Juneteenth marks June 19, 1865 — the day enslaved African Americans in Galveston, Texas, finally learned they were free, more than two years after the signing of the Emancipation Proclamation. The day was recognized as a federal holiday in 2021, and in Memphis, it continues to inspire both celebration and reflection.
That spirit lives on inside a modest building in the New Chicago neighborhood, where one of the nation’s largest collections of African American artifacts is quietly housed.
Dr. Carnita Atwater, the executive director and founder of the Kukutana African American History and Culture Museum, has spent decades preserving that history.
“We are one of the few museums in the Mid-South that has the largest collection of artifacts,” Atwater said.
About 150,000 artifacts, actually.
And that doesn’t compare to what Dr. Atwater has in storage — a collection she’s built to preserve stories, traditions, and truth, all in an effort to educate her community.
“We have to be very vigilant. We have to be determined and steadfast to teach our history by any means necessary. And when children come into the facility, we let them hold the artifacts, because it’s important that they hold the artifacts and get a connection to the ancestors,” Atwater said.,
In Swahili, kukutana means “to meet one another.”
Through each room, the artifacts felt like introductions between generations — each relic speaking across time.
“The filament go in the light bulb, bottle capper, straightening comb,” she said. “So we invented almost 5000 instruments.”
Atwater continued, “People used to refer to African American people as Sambo, pick-a-ninny, mammies, coons, Negro. This bank here is a Sambo bank, and you put the penny in his hand, and then you make him swallow the penny.”
Atwater and her team are now looking for a larger space to house the full collection. But she says her mission isn’t just about learning the past — it’s about understanding how it still relates to the present.
“Juneteenth is a holiday of reflection, and it’s a holiday that we don’t have to be embarrassed about our rich history,” she said. “And it’s important today, and I’m glad I did that 40 years ago, because they’re trying to erase African American history as we speak today.”
Her catalog is so rich and carefully curated that other museums often turn to her as a trusted resource.

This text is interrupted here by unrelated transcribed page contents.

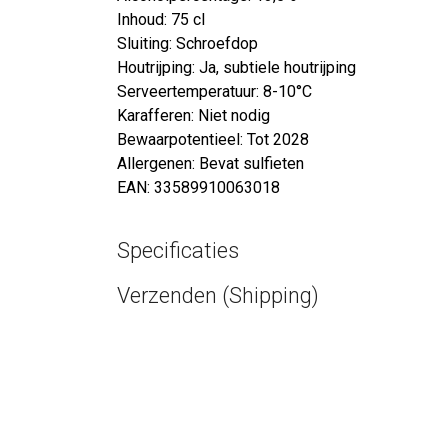
Inhoud: 75 cl
Sluiting: Schroefdop
Houtrijping: Ja, subtiele houtrijping
Serveertemperatuur: 8-10°C
Karafferen: Niet nodig
Bewaarpotentieel: Tot 2028
Allergenen: Bevat sulfieten
EAN: 33589910063018
Specificaties
Verzenden (Shipping)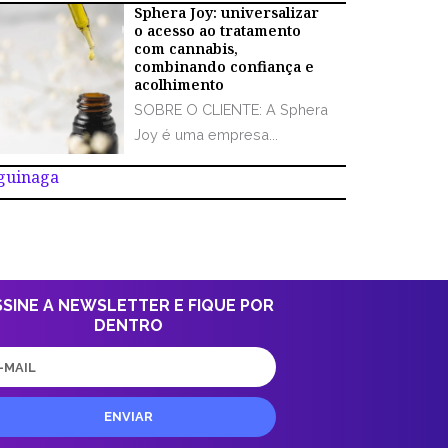
Sphera Joy: universalizar
o acesso ao tratamento
com cannabis,
combinando confiança e
acolhimento
SOBRE O CLIENTE: A Sphera
Joy é uma empresa...
Aguinaga
SSINE A NEWSLETTER E FIQUE POR
DENTRO
il
ENVIAR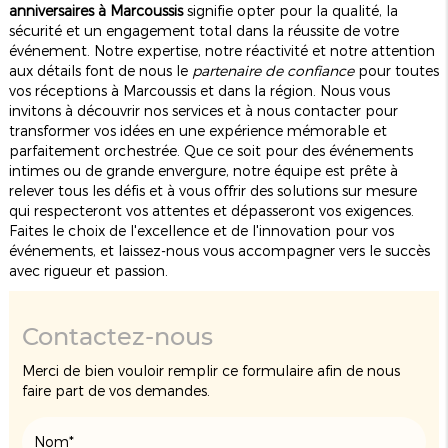
anniversaires à Marcoussis
signifie opter pour la qualité, la
sécurité et un engagement total dans la réussite de votre
événement. Notre expertise, notre réactivité et notre attention
aux détails font de nous le
partenaire de confiance
pour toutes
vos réceptions à Marcoussis et dans la région. Nous vous
invitons à découvrir nos services et à nous contacter pour
transformer vos idées en une expérience mémorable et
parfaitement orchestrée. Que ce soit pour des événements
intimes ou de grande envergure, notre équipe est prête à
relever tous les défis et à vous offrir des solutions sur mesure
qui respecteront vos attentes et dépasseront vos exigences.
Faites le choix de l'excellence et de l'innovation pour vos
événements, et laissez-nous vous accompagner vers le succès
avec rigueur et passion.
Contactez-nous
Merci de bien vouloir remplir ce formulaire afin de nous
faire part de vos demandes.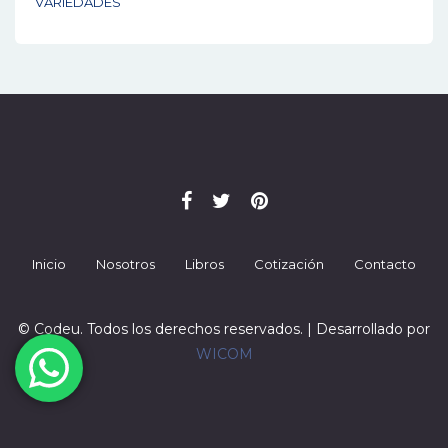
VARIEDADES
Inicio
Nosotros
Libros
Cotización
Contacto
© Codeu. Todos los derechos reservados. | Desarrollado por
WICOM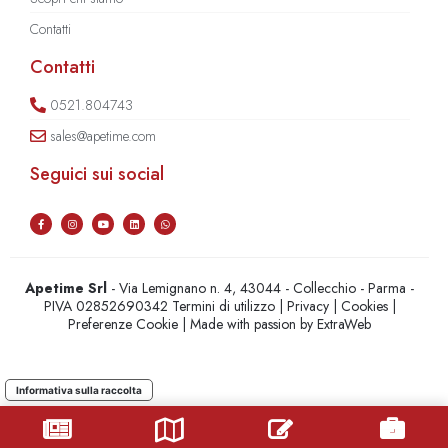
Contatti
Contatti
0521.804743
sales@apetime.com
Seguici sui social
Apetime Srl
- Via Lemignano n. 4, 43044 - Collecchio - Parma -
PIVA 02852690342
Termini di utilizzo
|
Privacy
|
Cookies
|
Preferenze Cookie
| Made with passion by
ExtraWeb
Informativa sulla raccolta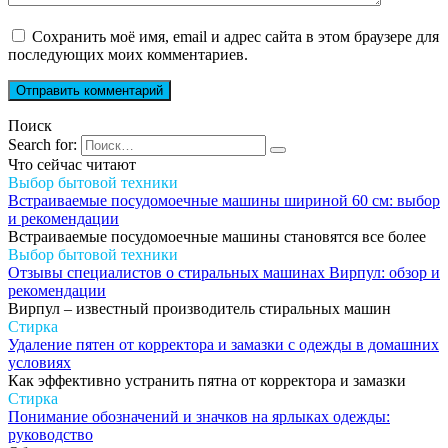
Сохранить моё имя, email и адрес сайта в этом браузере для
последующих моих комментариев.
Поиск
Search for:
Что сейчас читают
Выбор бытовой техники
Встраиваемые посудомоечные машины шириной 60 см: выбор
и рекомендации
Встраиваемые посудомоечные машины становятся все более
Выбор бытовой техники
Отзывы специалистов о стиральных машинах Вирпул: обзор и
рекомендации
Вирпул – известный производитель стиральных машин
Стирка
Удаление пятен от корректора и замазки с одежды в домашних
условиях
Как эффективно устранить пятна от корректора и замазки
Стирка
Понимание обозначений и значков на ярлыках одежды:
руководство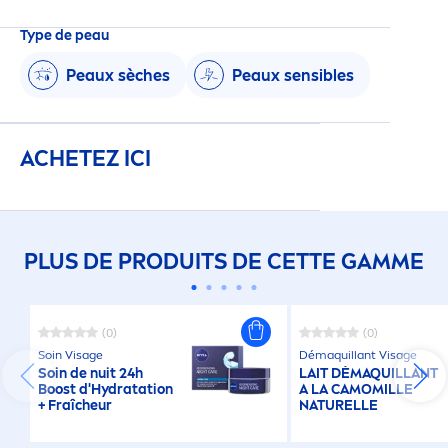
Type de peau
Peaux sèches
Peaux sensibles
ACHETEZ ICI
PLUS DE PRODUITS DE CETTE GAMME
(0)
(0)
Soin Visage
Démaquillant Visage
Soin de nuit 24h
LAIT DÉMAQUILLANT
Boost d'
Hydra
tation
A LA CAMOMILLE
+ Fraîcheur
NATURELLE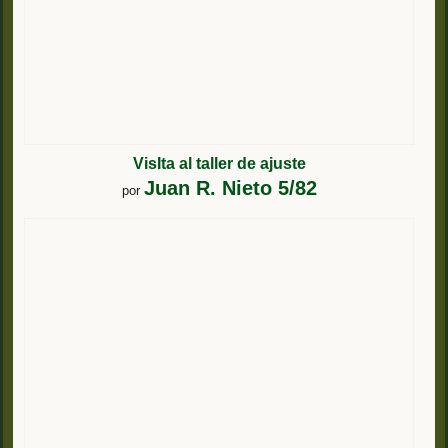
VisIta al taller de ajuste
Juan R. Nieto 5/82
por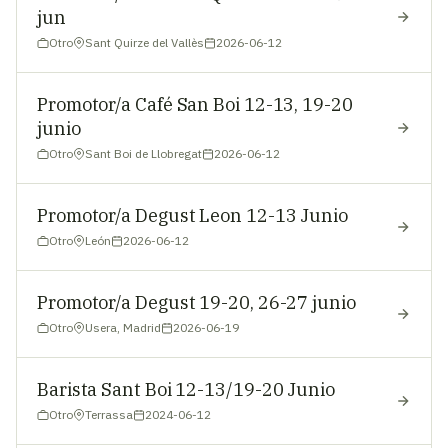
jun
Otro
Sant Quirze del Vallès
2026-06-12
Promotor/a Café San Boi 12-13, 19-20
junio
Otro
Sant Boi de Llobregat
2026-06-12
Promotor/a Degust Leon 12-13 Junio
Otro
León
2026-06-12
Promotor/a Degust 19-20, 26-27 junio
Otro
Usera, Madrid
2026-06-19
Barista Sant Boi 12-13/19-20 Junio
Otro
Terrassa
2024-06-12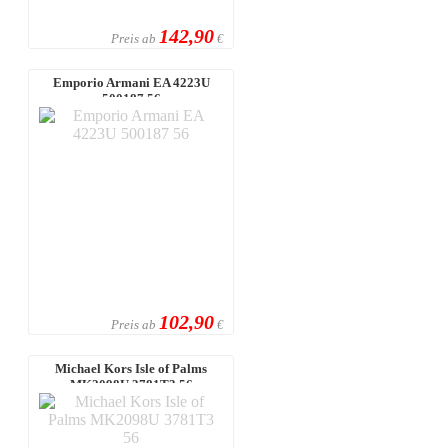
142,90
Preis ab
€
Emporio Armani EA 4223U
500187 56
102,90
Preis ab
€
Michael Kors Isle of Palms
MK2098U 3781T3 56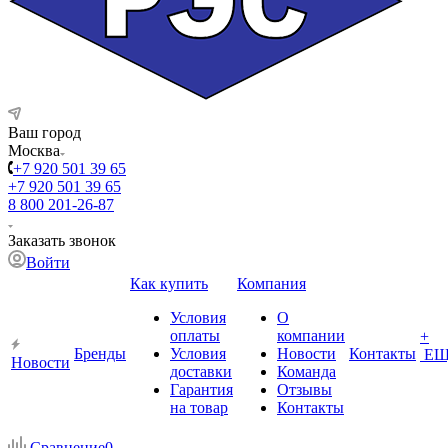
Ваш город
Москва
+7 920 501 39 65
+7 920 501 39 65
8 800 201-26-87
Заказать звонок
Войти
Как купить
Компания
Условия
О
оплаты
компании
+
Бренды
Условия
Новости
Контакты
ЕЩ
Новости
доставки
Команда
Гарантия
Отзывы
на товар
Контакты
Сравнение
0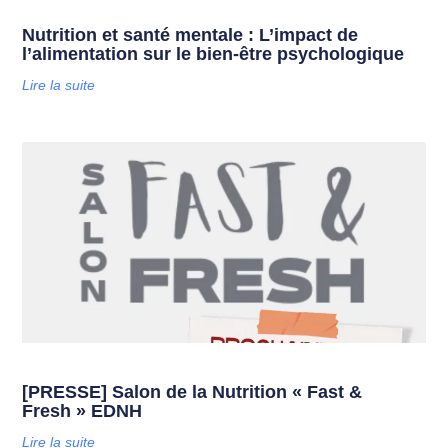
Nutrition et santé mentale : L’impact de
l’alimentation sur le bien-être psychologique
Lire la suite
[PRESSE] Salon de la Nutrition « Fast &
Fresh » EDNH
Lire la suite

“I worked closely with the National African American Museum in Washington, D.C., and then the Disciple Museum in Chicago. I donated artifacts to the New York Arts Museum,” Atwater said.
All of this, she says, was built to be a foundation for Memphis — and a light to shine on every era of Black history.
So that days like Juneteenth never go unnoticed — or uncelebrated.
“We at the fight of our life when it comes to African American people, but it’s going to take all our sisters and brothers, yellow, Black, brown, white, we must come together because we do not come together, united we going to stand under that we going to fall.”